-- What to work on --
Write the records out exactly as shown. No pictures.

-- Records supplied --
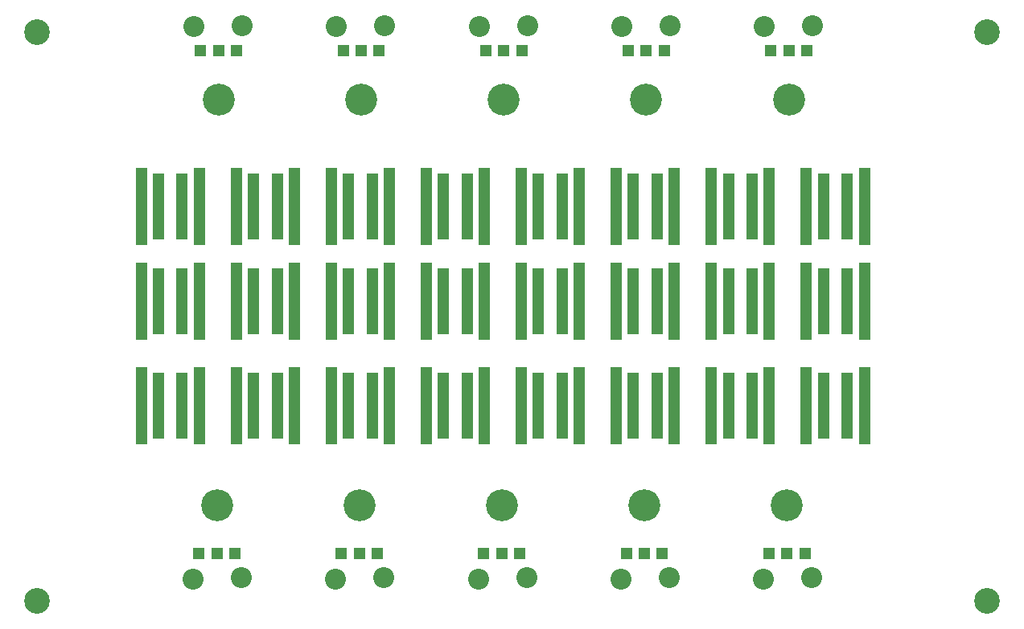
<source format=gbs>
G04*
G04 #@! TF.GenerationSoftware,Altium Limited,Altium Designer,20.2.6 (244)*
G04*
G04 Layer_Color=16711935*
%FSLAX25Y25*%
%MOIN*%
G70*
G04*
G04 #@! TF.SameCoordinates,DE4CB47F-8CA2-4EB0-BB09-0AE2ED907EE7*
G04*
G04*
G04 #@! TF.FilePolarity,Negative*
G04*
G01*
G75*
%ADD20C,0.13202*%
%ADD21R,0.04737X0.04737*%
%ADD22C,0.08674*%
%ADD23C,0.10642*%
%ADD29R,0.04900X0.27600*%
%ADD31R,0.05100X0.32300*%
D20*
X449213Y346063D02*
D03*
X390158D02*
D03*
X331102D02*
D03*
X272047D02*
D03*
X212992D02*
D03*
X212205Y177559D02*
D03*
X271260D02*
D03*
X330315D02*
D03*
X389370D02*
D03*
X448425D02*
D03*
D21*
X441732Y366142D02*
D03*
X449213D02*
D03*
X456693D02*
D03*
X382677D02*
D03*
X390158D02*
D03*
X397638D02*
D03*
X323622D02*
D03*
X331102D02*
D03*
X338583D02*
D03*
X264567D02*
D03*
X272047D02*
D03*
X279528D02*
D03*
X212992D02*
D03*
X220472D02*
D03*
X205512D02*
D03*
X322835Y157480D02*
D03*
X204724D02*
D03*
X212205D02*
D03*
X219685D02*
D03*
X263779D02*
D03*
X271260D02*
D03*
X278740D02*
D03*
X330315D02*
D03*
X337795D02*
D03*
X381890D02*
D03*
X389370D02*
D03*
X396850D02*
D03*
X440945D02*
D03*
X448425D02*
D03*
X455905D02*
D03*
D22*
X458976Y376673D02*
D03*
X438976Y376142D02*
D03*
X399921Y376673D02*
D03*
X379921Y376142D02*
D03*
X340866Y376673D02*
D03*
X320866Y376142D02*
D03*
X281811Y376673D02*
D03*
X261811Y376142D02*
D03*
X222756Y376673D02*
D03*
X202756Y376142D02*
D03*
X222441Y147480D02*
D03*
X202441Y146949D02*
D03*
X281496Y147480D02*
D03*
X261496Y146949D02*
D03*
X340551Y147480D02*
D03*
X320551Y146949D02*
D03*
X399606Y147480D02*
D03*
X379606Y146949D02*
D03*
X458661Y147480D02*
D03*
X438661Y146949D02*
D03*
D23*
X531496Y374016D02*
D03*
Y137795D02*
D03*
X137795D02*
D03*
Y374016D02*
D03*
D29*
X394685Y262244D02*
D03*
X384842D02*
D03*
X394685Y218937D02*
D03*
X384842D02*
D03*
X276575Y262244D02*
D03*
X266732D02*
D03*
X276575Y218937D02*
D03*
X266732D02*
D03*
X237205D02*
D03*
X227362D02*
D03*
X315945Y262244D02*
D03*
X306102D02*
D03*
X315945Y301614D02*
D03*
X306102D02*
D03*
X276575D02*
D03*
X266732D02*
D03*
X237205D02*
D03*
X227362D02*
D03*
X197835Y218937D02*
D03*
X187992D02*
D03*
X237205Y262244D02*
D03*
X227362D02*
D03*
X434055Y218937D02*
D03*
X424213D02*
D03*
X434055Y262244D02*
D03*
X424213D02*
D03*
X473425Y218937D02*
D03*
X463583D02*
D03*
X394685Y301614D02*
D03*
X384842D02*
D03*
X355315D02*
D03*
X345472D02*
D03*
X473425Y262244D02*
D03*
X463583D02*
D03*
X473425Y301614D02*
D03*
X463583D02*
D03*
X434055D02*
D03*
X424213D02*
D03*
X197835Y262244D02*
D03*
X187992D02*
D03*
X197835Y301614D02*
D03*
X187992D02*
D03*
X355315Y262244D02*
D03*
X345472D02*
D03*
X315945Y218937D02*
D03*
X306102D02*
D03*
X345472D02*
D03*
X355315D02*
D03*
D31*
X377736Y262244D02*
D03*
X401791D02*
D03*
X377736Y218937D02*
D03*
X401791D02*
D03*
X259626Y262244D02*
D03*
X283681D02*
D03*
X259626Y218937D02*
D03*
X283681D02*
D03*
X220256D02*
D03*
X244311D02*
D03*
X298996Y262244D02*
D03*
X323051D02*
D03*
X298996Y301614D02*
D03*
X323051D02*
D03*
X259626D02*
D03*
X283681D02*
D03*
X220256D02*
D03*
X244311D02*
D03*
X180886Y218937D02*
D03*
X204941D02*
D03*
X220256Y262244D02*
D03*
X244311D02*
D03*
X417106Y218937D02*
D03*
X441161D02*
D03*
X417106Y262244D02*
D03*
X441161D02*
D03*
X456476Y218937D02*
D03*
X480532D02*
D03*
X377736Y301614D02*
D03*
X401791D02*
D03*
X338366D02*
D03*
X362421D02*
D03*
X456476Y262244D02*
D03*
X480532D02*
D03*
X456476Y301614D02*
D03*
X480532D02*
D03*
X417106D02*
D03*
X441161D02*
D03*
X180886Y262244D02*
D03*
X204941D02*
D03*
X180886Y301614D02*
D03*
X204941D02*
D03*
X338366Y262244D02*
D03*
X362421D02*
D03*
X298996Y218937D02*
D03*
X323051D02*
D03*
X362421D02*
D03*
X338366D02*
D03*
M02*

</source>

-- Written reply --
<source format=gbs>
G04*
G04 #@! TF.GenerationSoftware,Altium Limited,Altium Designer,20.2.6 (244)*
G04*
G04 Layer_Color=16711935*
%FSLAX25Y25*%
%MOIN*%
G70*
G04*
G04 #@! TF.SameCoordinates,DE4CB47F-8CA2-4EB0-BB09-0AE2ED907EE7*
G04*
G04*
G04 #@! TF.FilePolarity,Negative*
G04*
G01*
G75*
%ADD20C,0.13202*%
%ADD21R,0.04737X0.04737*%
%ADD22C,0.08674*%
%ADD23C,0.10642*%
%ADD29R,0.04900X0.27600*%
%ADD31R,0.05100X0.32300*%
D20*
X449213Y346063D02*
D03*
X390158D02*
D03*
X331102D02*
D03*
X272047D02*
D03*
X212992D02*
D03*
X212205Y177559D02*
D03*
X271260D02*
D03*
X330315D02*
D03*
X389370D02*
D03*
X448425D02*
D03*
D21*
X441732Y366142D02*
D03*
X449213D02*
D03*
X456693D02*
D03*
X382677D02*
D03*
X390158D02*
D03*
X397638D02*
D03*
X323622D02*
D03*
X331102D02*
D03*
X338583D02*
D03*
X264567D02*
D03*
X272047D02*
D03*
X279528D02*
D03*
X212992D02*
D03*
X220472D02*
D03*
X205512D02*
D03*
X322835Y157480D02*
D03*
X204724D02*
D03*
X212205D02*
D03*
X219685D02*
D03*
X263779D02*
D03*
X271260D02*
D03*
X278740D02*
D03*
X330315D02*
D03*
X337795D02*
D03*
X381890D02*
D03*
X389370D02*
D03*
X396850D02*
D03*
X440945D02*
D03*
X448425D02*
D03*
X455905D02*
D03*
D22*
X458976Y376673D02*
D03*
X438976Y376142D02*
D03*
X399921Y376673D02*
D03*
X379921Y376142D02*
D03*
X340866Y376673D02*
D03*
X320866Y376142D02*
D03*
X281811Y376673D02*
D03*
X261811Y376142D02*
D03*
X222756Y376673D02*
D03*
X202756Y376142D02*
D03*
X222441Y147480D02*
D03*
X202441Y146949D02*
D03*
X281496Y147480D02*
D03*
X261496Y146949D02*
D03*
X340551Y147480D02*
D03*
X320551Y146949D02*
D03*
X399606Y147480D02*
D03*
X379606Y146949D02*
D03*
X458661Y147480D02*
D03*
X438661Y146949D02*
D03*
D23*
X531496Y374016D02*
D03*
Y137795D02*
D03*
X137795D02*
D03*
Y374016D02*
D03*
D29*
X394685Y262244D02*
D03*
X384842D02*
D03*
X394685Y218937D02*
D03*
X384842D02*
D03*
X276575Y262244D02*
D03*
X266732D02*
D03*
X276575Y218937D02*
D03*
X266732D02*
D03*
X237205D02*
D03*
X227362D02*
D03*
X315945Y262244D02*
D03*
X306102D02*
D03*
X315945Y301614D02*
D03*
X306102D02*
D03*
X276575D02*
D03*
X266732D02*
D03*
X237205D02*
D03*
X227362D02*
D03*
X197835Y218937D02*
D03*
X187992D02*
D03*
X237205Y262244D02*
D03*
X227362D02*
D03*
X434055Y218937D02*
D03*
X424213D02*
D03*
X434055Y262244D02*
D03*
X424213D02*
D03*
X473425Y218937D02*
D03*
X463583D02*
D03*
X394685Y301614D02*
D03*
X384842D02*
D03*
X355315D02*
D03*
X345472D02*
D03*
X473425Y262244D02*
D03*
X463583D02*
D03*
X473425Y301614D02*
D03*
X463583D02*
D03*
X434055D02*
D03*
X424213D02*
D03*
X197835Y262244D02*
D03*
X187992D02*
D03*
X197835Y301614D02*
D03*
X187992D02*
D03*
X355315Y262244D02*
D03*
X345472D02*
D03*
X315945Y218937D02*
D03*
X306102D02*
D03*
X345472D02*
D03*
X355315D02*
D03*
D31*
X377736Y262244D02*
D03*
X401791D02*
D03*
X377736Y218937D02*
D03*
X401791D02*
D03*
X259626Y262244D02*
D03*
X283681D02*
D03*
X259626Y218937D02*
D03*
X283681D02*
D03*
X220256D02*
D03*
X244311D02*
D03*
X298996Y262244D02*
D03*
X323051D02*
D03*
X298996Y301614D02*
D03*
X323051D02*
D03*
X259626D02*
D03*
X283681D02*
D03*
X220256D02*
D03*
X244311D02*
D03*
X180886Y218937D02*
D03*
X204941D02*
D03*
X220256Y262244D02*
D03*
X244311D02*
D03*
X417106Y218937D02*
D03*
X441161D02*
D03*
X417106Y262244D02*
D03*
X441161D02*
D03*
X456476Y218937D02*
D03*
X480532D02*
D03*
X377736Y301614D02*
D03*
X401791D02*
D03*
X338366D02*
D03*
X362421D02*
D03*
X456476Y262244D02*
D03*
X480532D02*
D03*
X456476Y301614D02*
D03*
X480532D02*
D03*
X417106D02*
D03*
X441161D02*
D03*
X180886Y262244D02*
D03*
X204941D02*
D03*
X180886Y301614D02*
D03*
X204941D02*
D03*
X338366Y262244D02*
D03*
X362421D02*
D03*
X298996Y218937D02*
D03*
X323051D02*
D03*
X362421D02*
D03*
X338366D02*
D03*
M02*

</source>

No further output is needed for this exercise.